Qui sont les salariés les plus inquiets face à l’IA ?
En France, 10 % des salariés craignent d’être remplacés par l’IA. L’étude People at Work 2026 d’ADP Research dessine les profils à accompagner en priorité.
On imagine volontiers que les salariés les plus inquiets face à l’IA sont les plus âgés. Pourtant, l’étude People at Work 2026 d’ADP Research*, conduite dans 36 pays auprès de 39 000 actifs, dont plus de 1 000 en France, invite à regarder ailleurs.
Les salariés français moins inquiets que la moyenne mondiale
En France, l’inquiétude reste contenue, malgré une légère hausse. Au global, 10 % des salariés français redoutent fortement d’être remplacés par l’IA, soit deux points de plus qu’en 2025. À l’échelle mondiale, cette situation est plus marquée, avec 28 % des actifs qui partagent cette crainte.
En termes de générations, les plus de 55 ans se montrent peu inquiets de l’impact de l’IA sur leur fin de carrière. Seuls 3 % craignent d’être remplacés. La crainte se concentre chez les moins de 40 ans. Elle touche 12 % des 18-26 ans et 18 % des 27-39 ans (en hausse de 7 points en un an).
Chez les jeunes actifs, l’IA suscite d’ailleurs un sentiment ambivalent. La peur du déclassement y côtoie l’opportunité perçue. 16 % des 18-26 ans anticipent un effet positif sur leur emploi, en hausse de 4 points.
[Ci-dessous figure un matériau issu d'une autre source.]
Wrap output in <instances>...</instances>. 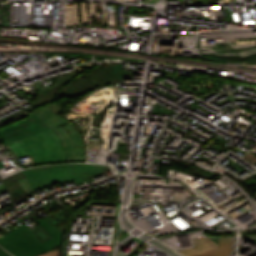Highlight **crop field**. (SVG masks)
I'll use <instances>...</instances> for the list:
<instances>
[{
	"label": "crop field",
	"instance_id": "crop-field-1",
	"mask_svg": "<svg viewBox=\"0 0 256 256\" xmlns=\"http://www.w3.org/2000/svg\"><path fill=\"white\" fill-rule=\"evenodd\" d=\"M54 102L36 108L26 118L0 128L3 142L15 159L31 155L37 165L86 162V147L77 129L57 113Z\"/></svg>",
	"mask_w": 256,
	"mask_h": 256
},
{
	"label": "crop field",
	"instance_id": "crop-field-2",
	"mask_svg": "<svg viewBox=\"0 0 256 256\" xmlns=\"http://www.w3.org/2000/svg\"><path fill=\"white\" fill-rule=\"evenodd\" d=\"M36 221L52 238L41 243L26 224H23L3 239H0V245L14 256L40 255L57 245H62L64 237L62 232L43 218Z\"/></svg>",
	"mask_w": 256,
	"mask_h": 256
},
{
	"label": "crop field",
	"instance_id": "crop-field-3",
	"mask_svg": "<svg viewBox=\"0 0 256 256\" xmlns=\"http://www.w3.org/2000/svg\"><path fill=\"white\" fill-rule=\"evenodd\" d=\"M23 173L33 192L50 184L75 180L76 184H83L81 179L88 178V174H72L71 164L41 167L23 170Z\"/></svg>",
	"mask_w": 256,
	"mask_h": 256
},
{
	"label": "crop field",
	"instance_id": "crop-field-4",
	"mask_svg": "<svg viewBox=\"0 0 256 256\" xmlns=\"http://www.w3.org/2000/svg\"><path fill=\"white\" fill-rule=\"evenodd\" d=\"M126 73H128V70H122L120 65L115 64L95 71L87 80L79 75L76 79L59 90L57 96L60 98L65 96H78L91 90L94 86L105 85L109 83L113 77H122Z\"/></svg>",
	"mask_w": 256,
	"mask_h": 256
},
{
	"label": "crop field",
	"instance_id": "crop-field-5",
	"mask_svg": "<svg viewBox=\"0 0 256 256\" xmlns=\"http://www.w3.org/2000/svg\"><path fill=\"white\" fill-rule=\"evenodd\" d=\"M197 248L181 250L187 256H227L231 253L232 238L194 240Z\"/></svg>",
	"mask_w": 256,
	"mask_h": 256
},
{
	"label": "crop field",
	"instance_id": "crop-field-6",
	"mask_svg": "<svg viewBox=\"0 0 256 256\" xmlns=\"http://www.w3.org/2000/svg\"><path fill=\"white\" fill-rule=\"evenodd\" d=\"M106 167L104 165L72 164L73 173H89V175L97 173Z\"/></svg>",
	"mask_w": 256,
	"mask_h": 256
},
{
	"label": "crop field",
	"instance_id": "crop-field-7",
	"mask_svg": "<svg viewBox=\"0 0 256 256\" xmlns=\"http://www.w3.org/2000/svg\"><path fill=\"white\" fill-rule=\"evenodd\" d=\"M61 250H62V246L59 247V249L57 251H50V252H47L43 255H40V256H61Z\"/></svg>",
	"mask_w": 256,
	"mask_h": 256
},
{
	"label": "crop field",
	"instance_id": "crop-field-8",
	"mask_svg": "<svg viewBox=\"0 0 256 256\" xmlns=\"http://www.w3.org/2000/svg\"><path fill=\"white\" fill-rule=\"evenodd\" d=\"M0 256H10L5 250L0 247Z\"/></svg>",
	"mask_w": 256,
	"mask_h": 256
}]
</instances>
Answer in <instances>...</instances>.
Les 27-39 ans suivent de près, à 14 %.
L’ambivalence des professions intellectuelles
Les craintes fluctuent aussi selon la nature du travail. Les professions intellectuelles (ingénieurs, chercheurs, développeurs…) forment le profil le plus ambivalent. En France, 10 % d’entre eux redoutent d’être remplacés.
Cette inquiétude se double toutefois d’un certain optimisme. Ils sont 13 % à juger l’impact de l’IA positif. Si ce chiffre reste modeste, il représente plus du double de celui enregistré chez les salariés affectés à des tâches répétitives (6 %). Aussi, les profils qualifiés français se montrent plus réservés que leurs homologues étrangers, dont 25 % anticipent un effet positif.
L’éloignement de l’outil constitue une autre vulnérabilité
En France, 29 % des salariés n’utilisent jamais l’IA. C’est le deuxième taux le plus élevé des 36 pays de l’étude, derrière le Japon (43 %). Le clivage est particulièrement marqué selon le genre : 35 % des femmes n’y recourent jamais (contre 17 % au niveau mondial), pour 22 % des hommes (13 % dans le monde).
Cette mise à distance frappe plus encore les femmes de plus de 40 ans, dont 45 % n’ont jamais utilisé l’outil. Les hommes de moins de 40 ans en sont, à l’inverse, les plus familiers. En effet, 13 % seulement ne l’ont jamais essayé.
L’enjeu ici n’est pas tant la peur que le danger de l’exclusion. Faute d’avoir l’occasion de se familiariser avec la technologie, ces salariés risquent d’accumuler un retard et de décrocher. Pour les ressources humaines, le sujet devient celui du maintien de l’employabilité.
La formation, entre réassurance et employabilité
Peur du remplacement et risque de décrochage sont liées. Selon les données d’ADP Research, les salariés qui sont convaincus que leur employeur investit dans leurs compétences se jugent 5,3 fois plus souvent à l’abri d’une suppression de poste.
La formation agit ainsi sur les deux fronts. Elle qualifie ceux qui doutent de leur place et engage ceux qui restent à distance. Autrement dit, la confiance des équipes ne se jouera pas dans l’IA, mais dans l’art de l’introduire.
* enquête Global Workforce Survey 2025 d’ADP Research. Les chiffres mondiaux et les taux d’adoption de l’IA proviennent du rapport People at Work 2026 ; les données détaillées sur le marché français (perception de l’IA par âge, métier et genre) sont issues du communiqué d’ADP France, juin 2026.